A comment today from Mars Express Spacecraft Operations Manager Michel Denis on this week's report: "MARSIS completes measurement campaign over Martian North Pole." The report gives good news!
"The Mars Advanced Radar for Subsurface and Ionosphere Sounding (MARSIS) instrument on board Mars Express has recently completed a subsurface sounding campaign over the planet's North Pole. The campaign was interrupted by the suspension of science observations several times between August and October due to safe modes and to anomalies in the operation of the spacecraft's Solid-State Mass Memory (SSMM) system. As MARSIS best observes in the dark, which for the North Pole only occurs every few years, it was among the first instruments to resume observations once a partial work-around for the problems had been implemented."
In his comment below, the 'FAST Method' that Michel refers to is the operations team's newly developed way of uploading commands to Mars Express, which avoids using the problematic Solid State Mass Memory (SSMM) for critical commanding.
The 'File-based Activities on Short Timeline' method essentially means that commands are grouped in very short self-contained files that can be loaded safely, in advance of execution, from the SSMM into an alternative memory unit (that is reliable but not as capacious as the SSMM).
The FAST method - loading short command files upon need into the short onboard mission timeline - was put into use at the end of October 2011 with the (excellent) result that we could save what was remaining of the North Pole observation campaign by the MARSIS radar.

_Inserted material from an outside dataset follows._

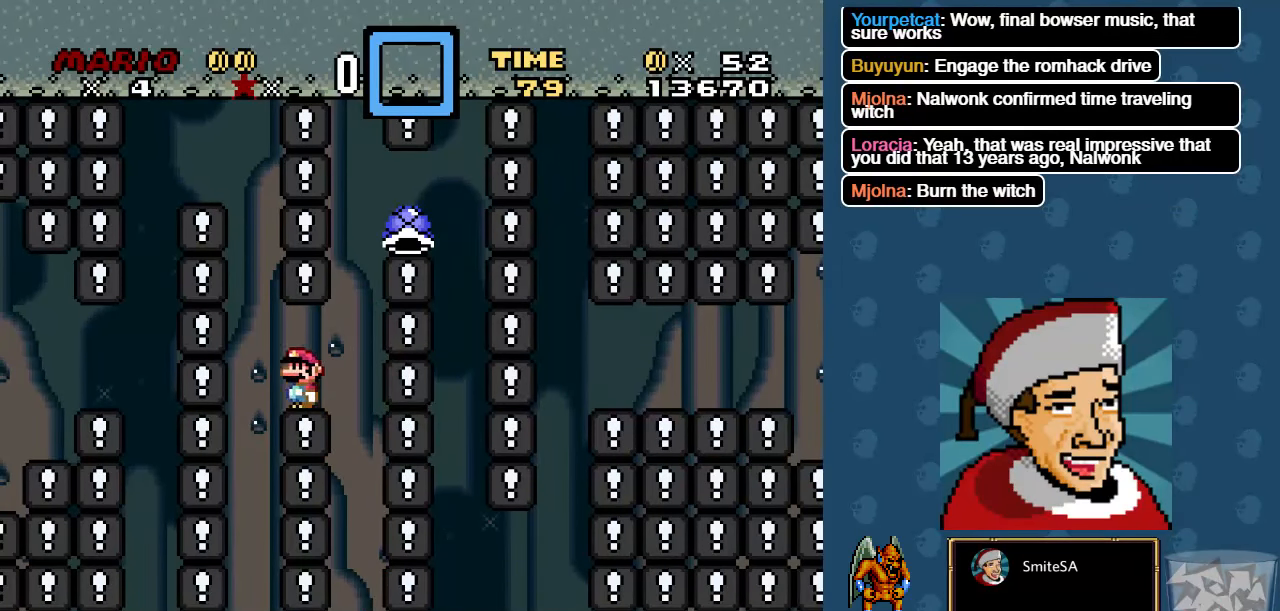
{"buttons": ["A", "X", "DPAD_RIGHT"], "left_stick": "center", "right_stick": "center", "events": [[217, "A", "down"]]}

The net loss in data collection was mitigated by using the existing MARSIS command sequences as soon as possible. Meanwhile, as for the other instruments, new MARSIS on-board control procedures (OBCPs) are under development and will allow operation with fewer commands, therefore enabling the operation of several science instruments in parallel.
My main point? We did our job: contrary to widespread received wisdom, the spacecraft operators' role is not to simply watch over (supposedly) boring routine operations during the many long years of a mission - nor simply saving a spacecraft that experiences problems. In fact, we are relied upon to deliver safely as much of the expected (precious) scientific data as possible within the resources available - despite adversity. And that's what we're doing!

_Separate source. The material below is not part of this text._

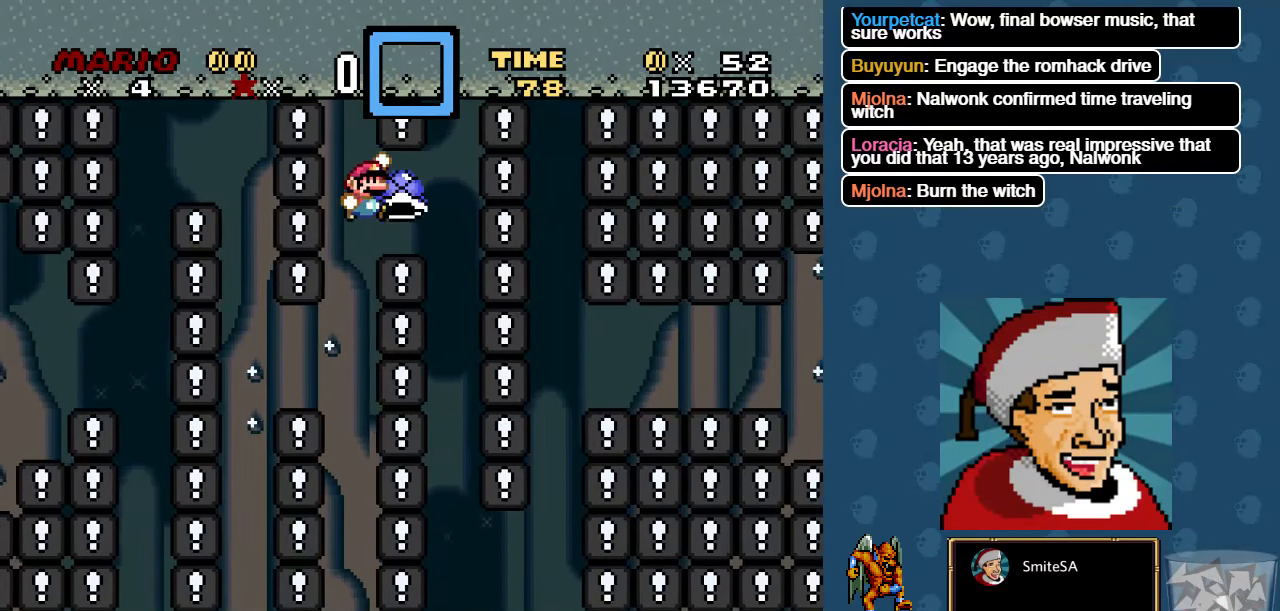
{"buttons": ["X", "DPAD_RIGHT"], "left_stick": "center", "right_stick": "center", "events": [[50, "A", "up"], [284, "DPAD_RIGHT", "up"], [484, "DPAD_RIGHT", "down"]]}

This in this morning from Jonathan Schulster on the Mars Express operations team:
The ASPERA (Energetic Neutral Atoms Analyser) instrument high voltage (kV) lines and equipment were successfully switched on today, a few minutes ago at Mars (~09:57 CET), using the new on-board control procedures (OBCP).
These will run for one hour until 10:40CET today and the ASPERA science team will examine the recorded science data before giving the 'go-ahead' for full operations of ASPERA using only OBCP's starting 9 Jan uary 2012.
- Jonathan Schulster
Mars Express Mission Planning & Flight Control Team
Looks like another instrument is set to return to action! -- Daniel
Today's update comes courtesy of Jonathan Schulster, an engineer working on the Mars Express Mission Planning & Flight Control Team. Jonathan's in the Mars Express (MEX) Dedicated Control Room at ESOC this morning, where the first commands to switch on the ASPERA (Energetic Neutral Atoms Analyser) device were sent a few minutes ago. (ASPERA is studying the interaction between the solar wind and the Martian atmosphere.) -- Daniel
To allow the mission to restart operations of all instruments, we needed to write 'macro' on-board control procedures (OBCPs) to replace long sequences of telecommands with single 'start macro' telecommands that would fit into the restrictive memory space provided by the short mission time-line (Basically, all commands now have to be a lot shorter to be stored on board now that the solid state mass memory no longer functions properly - Ed.).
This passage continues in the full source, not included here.